=== Aim of the task ===
Your reply should consist of the entries, copied exactly and stripped of images.

=== Dataset excerpts ===
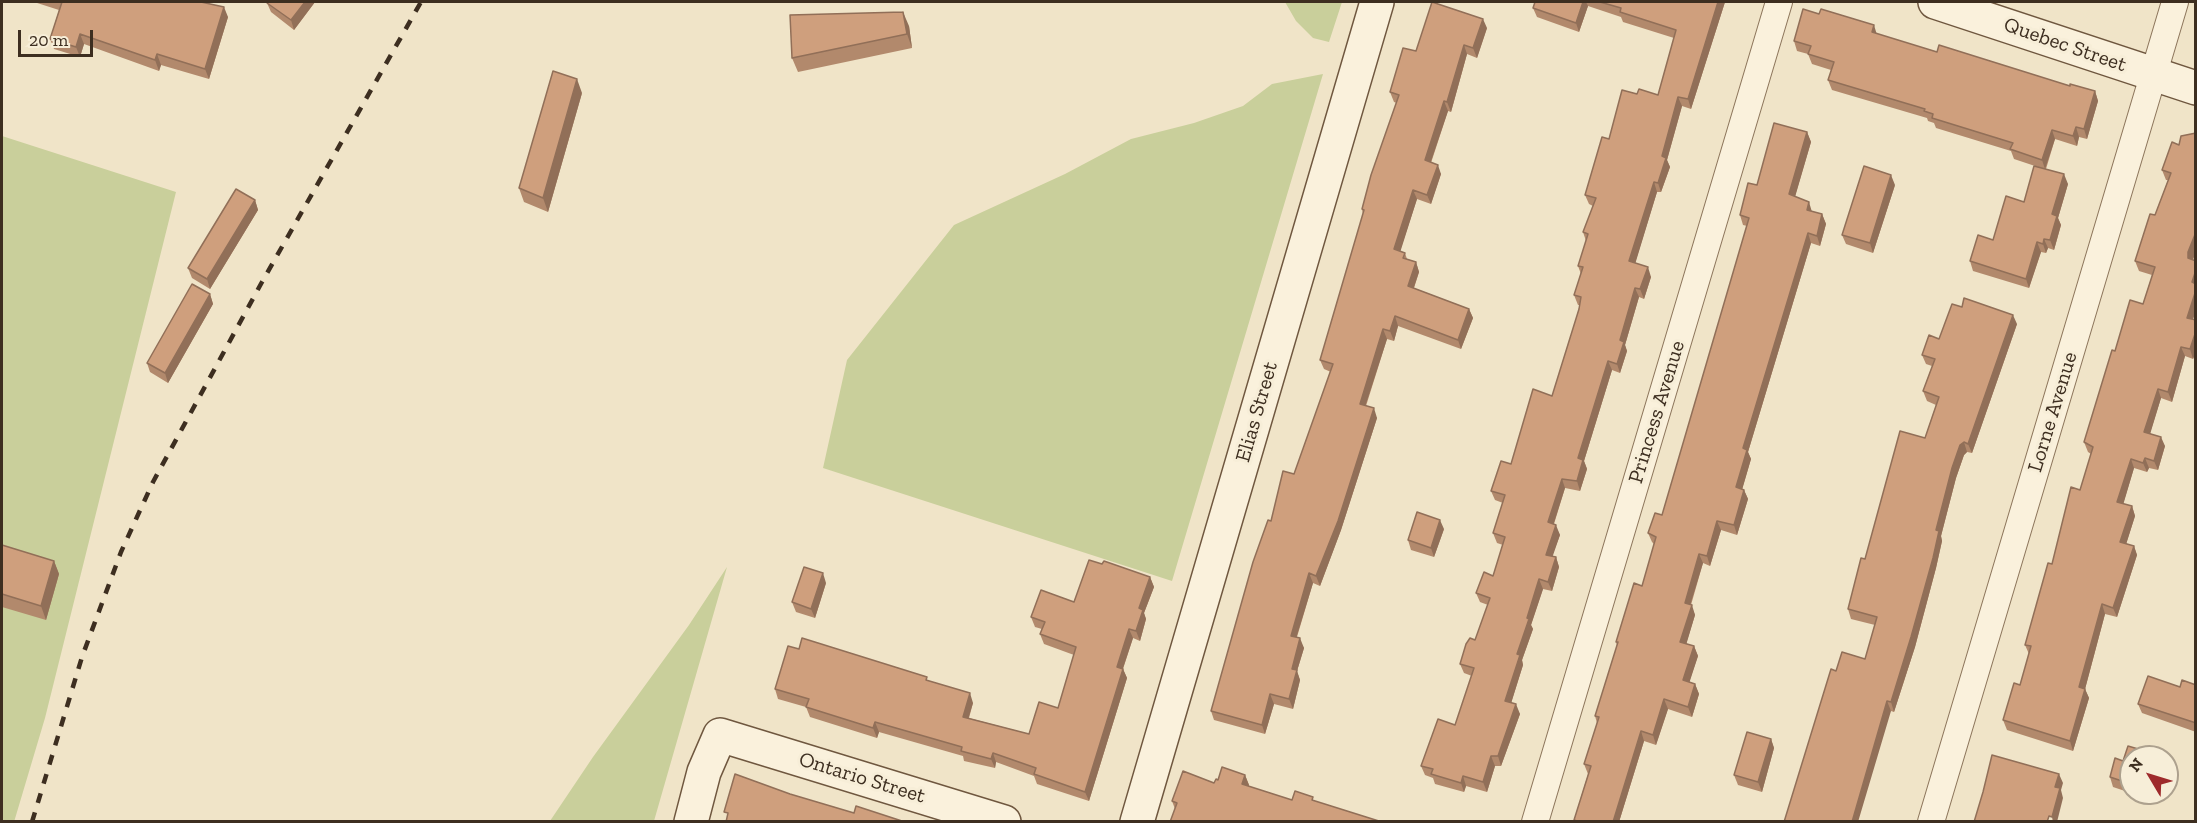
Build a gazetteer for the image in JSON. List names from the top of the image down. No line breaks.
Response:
{"streets":{"street":["Quebec Street","Elias Street","Princess Avenue","Lorne Avenue","Ontario Street"]},"crossings":[["Quebec Street","Lorne Avenue"]],"scale_bar":"20 m","north":"top left"}
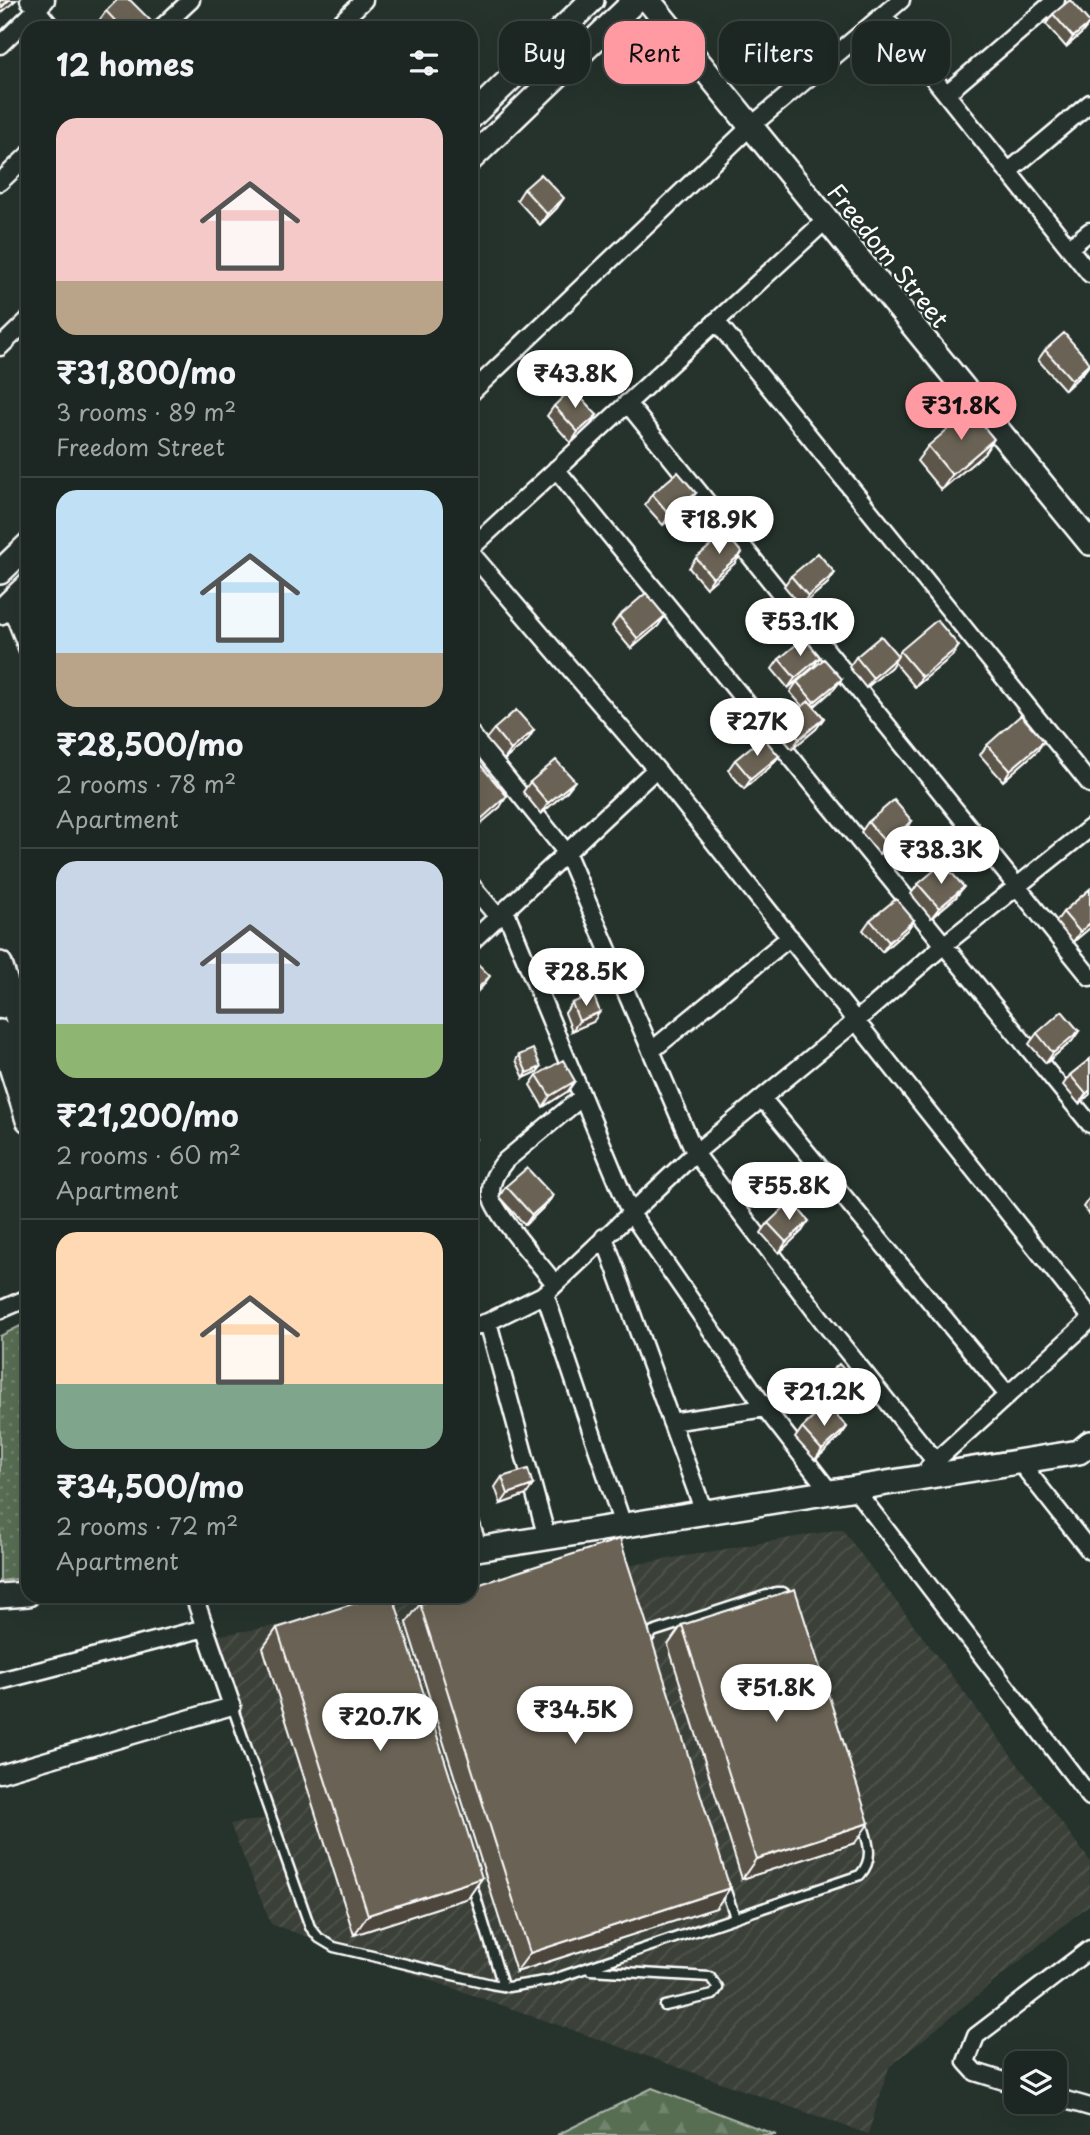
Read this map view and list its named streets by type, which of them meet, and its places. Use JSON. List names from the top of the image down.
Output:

=== Output of the task ===
Build a gazetteer for the image in JSON. List names from the top of the image down. No line breaks.
Response:
{"streets":{"street":["Quebec Street","Elias Street","Princess Avenue","Lorne Avenue","Ontario Street"]},"crossings":[["Quebec Street","Lorne Avenue"]],"scale_bar":"20 m","north":"top left"}
Read this map view and list its named streets by type, which of them meet, and its places. Use JSON. List names from the top of the image down.
Output:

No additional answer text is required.